Pada Kamis 16 Januari 2014 Direktur Jenderal Bina Kefarmasian dan Alat Kesehatan Dra. Maura Linda Sitanggang, Apt., Ph.D diwawancarai oleh RCTI mengenai peredaran obat generik di pasaran.
Dalam wawancara tersebut disinggung mengenai sosialisasi penggunaan obat generik yang sebenarnya sudah dilakukan pemerintah dengan diterbitkannya Permenkes RI No. HK.02.02/Menkes /068/2010 tentang Kewajiban Menggunakan Obat Generik di Fasilitas Pelayanan Kesehatan Pemerintah.

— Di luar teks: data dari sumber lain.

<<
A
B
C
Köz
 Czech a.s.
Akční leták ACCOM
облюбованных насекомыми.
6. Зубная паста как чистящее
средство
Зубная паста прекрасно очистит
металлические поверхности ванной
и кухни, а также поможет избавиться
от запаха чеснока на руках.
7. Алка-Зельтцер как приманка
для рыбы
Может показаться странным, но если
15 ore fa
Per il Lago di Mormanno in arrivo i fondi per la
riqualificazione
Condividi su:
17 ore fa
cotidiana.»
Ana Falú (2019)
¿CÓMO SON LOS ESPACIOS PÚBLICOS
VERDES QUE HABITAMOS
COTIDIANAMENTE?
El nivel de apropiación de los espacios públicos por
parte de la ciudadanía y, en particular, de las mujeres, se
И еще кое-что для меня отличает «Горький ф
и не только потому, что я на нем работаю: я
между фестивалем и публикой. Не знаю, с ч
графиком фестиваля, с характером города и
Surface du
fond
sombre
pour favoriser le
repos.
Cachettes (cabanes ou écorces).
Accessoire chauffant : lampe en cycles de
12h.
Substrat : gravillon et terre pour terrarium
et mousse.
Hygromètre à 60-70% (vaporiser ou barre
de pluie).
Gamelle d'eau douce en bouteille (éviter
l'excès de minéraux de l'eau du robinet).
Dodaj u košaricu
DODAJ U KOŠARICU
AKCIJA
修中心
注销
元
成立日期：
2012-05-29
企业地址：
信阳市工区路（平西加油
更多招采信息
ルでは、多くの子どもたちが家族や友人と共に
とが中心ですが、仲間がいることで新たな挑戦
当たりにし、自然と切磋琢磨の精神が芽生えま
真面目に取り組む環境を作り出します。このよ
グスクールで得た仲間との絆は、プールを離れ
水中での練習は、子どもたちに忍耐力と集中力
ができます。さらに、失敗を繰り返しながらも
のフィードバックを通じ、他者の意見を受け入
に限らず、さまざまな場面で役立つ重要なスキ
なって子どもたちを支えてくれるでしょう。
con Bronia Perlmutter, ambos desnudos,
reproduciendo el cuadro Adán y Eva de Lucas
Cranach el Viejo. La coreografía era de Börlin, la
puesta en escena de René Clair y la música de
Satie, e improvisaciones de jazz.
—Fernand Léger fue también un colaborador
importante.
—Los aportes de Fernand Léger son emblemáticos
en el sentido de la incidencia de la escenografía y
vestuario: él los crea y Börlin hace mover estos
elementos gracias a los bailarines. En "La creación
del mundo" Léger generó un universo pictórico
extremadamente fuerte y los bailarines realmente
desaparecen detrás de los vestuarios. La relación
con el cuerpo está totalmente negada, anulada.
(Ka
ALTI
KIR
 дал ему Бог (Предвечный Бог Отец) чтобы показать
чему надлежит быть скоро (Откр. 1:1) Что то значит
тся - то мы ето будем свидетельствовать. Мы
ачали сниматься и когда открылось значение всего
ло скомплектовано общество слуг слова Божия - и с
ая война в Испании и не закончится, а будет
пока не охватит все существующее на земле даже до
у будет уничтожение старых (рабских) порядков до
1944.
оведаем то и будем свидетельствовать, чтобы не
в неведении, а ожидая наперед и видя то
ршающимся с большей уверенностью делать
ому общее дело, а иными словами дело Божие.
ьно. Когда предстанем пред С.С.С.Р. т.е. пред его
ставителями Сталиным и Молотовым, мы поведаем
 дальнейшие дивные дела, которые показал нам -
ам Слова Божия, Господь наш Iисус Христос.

Kementerian Kesehatan melalui Direktorat Jenderal Bina Kefarmasian dan Alat Kesehatan setiap tahun juga melaksanakan berbagai program sosialiasi penggunaan obat generik kepada masyarakat bekerjasama dengan Pemerintah Daerah (Dinas Kesehatan Propinsi/ Kabupaten/Kota).
Program sosialisasi tersebut antara lain adalah penyebaran informasi tentang obat generik melalui berbagai media, antara lain media cetak seperti poster, leaflet, banner, buku saku, dll. Selain itu juga melalui media elektronik seperti program televisi, iklan layanan masyarakat, iklan radio, dan audio visual, bekerjasama dengan berbagai pihak yang terkait. Program pemberdayaan masyarakat melalui edukasi dengan metoda Cara Belajar Insan Aktif (CBIA) kepada tenaga kesehatan dan kader Posyandu, Tim Penggerak PKK, tokoh masyarakat dan unsur masyarakat lainnya. Penyebaran informasi melalui keikutsertaan dalam berbagai Pameran di bidang kesehatan.
Sejauh ini program sosialisasi tersebut cukup efektif dalam meningkatkan pemahaman dan pengetahuan masyarakat tentang obat generik. Namun masih ada kendala yaitu adanya ketidakseimbangan informasi yang diperoleh masyarakat tentang obat, dimana pengetahuan masyarakat yang terbatas menyebabkan masyarakat sangat tergantung kepada tenaga kesehatan dalam pemilihan jenis obat, terutama untuk obat resep (ethical).
Masih ada persepsi yang salah tentang obat generik, dimana obat generik dianggap sebagai obat “murah”, sehingga mutunya diragukan. Padahal hal ini tidak benar, mengingat obat generik bernama dagang memiliki kandungan zat aktif yang sama dengan obat generik
Masih ada persepsi yang salah di masyarakat yang menganggap obat generik adalah “obat orang miskin”, sehingga sebagian masyarakat yang memiliki tingkat ekonomi menengah ke atas, merasa gengsi untuk membeli obat generik dan ada sugesti bahwa obat generik tidak efektif dalam pengobatan.
Dalam hal aturan mengenai harga obat generik dan generik bermerk, sejak tahun 2013, harga obat ditetapkan melalui lelang harga satuan terkecil (E-catalogue). E-catalogue adalah sistem informasi elektronik yang memuat daftar, jenis, spesifikasi teknis dan harga barang tertentu dari berbagai penyedia barang/jasa pemerintah.
Tujuan E-catalogue adalah agar proses pengadaan obat pemerintah lebih transparan, akuntabel, efektif dan efisien, dalam rangka menjamin tersedianya obat yang aman, bermutu dan berkhasiat.
Harga obat generik jauh berbeda dengan obat paten dan generik bermerk hal ini dikarenakan Obat Paten dan Obat Generik bermerek harganya ditentukan oleh mekanisme pasar (Demand-Supply), sedangkan obat generik harganya dikendalikan oleh pemerintah, dengan dikeluarkan Surat Keputusan Menteri Kesehatan tentang Harga Eceran Tertinggi Obat Generik, sehingga terjadi perbedaan harga untuk produk dengan zat berkhasiat sejenis.
Dalam hal pengawasan harga obat generik bermerk di pasaran Kementerian Kesehatan dan Badan Pengawas Obat dan Makanan (BPOM) melakukan monitoring harga obat generik dan generik bermerk di apotik dan rumah sakit.
Jika terdapat penjualan harga obat yang melebihi harga yang ditetapkan oleh Menteri Kesehatan tentang Harga Eceran Tertinggi Obat Generik akan ditindak lanjuti oleh ketentuan yang berlaku.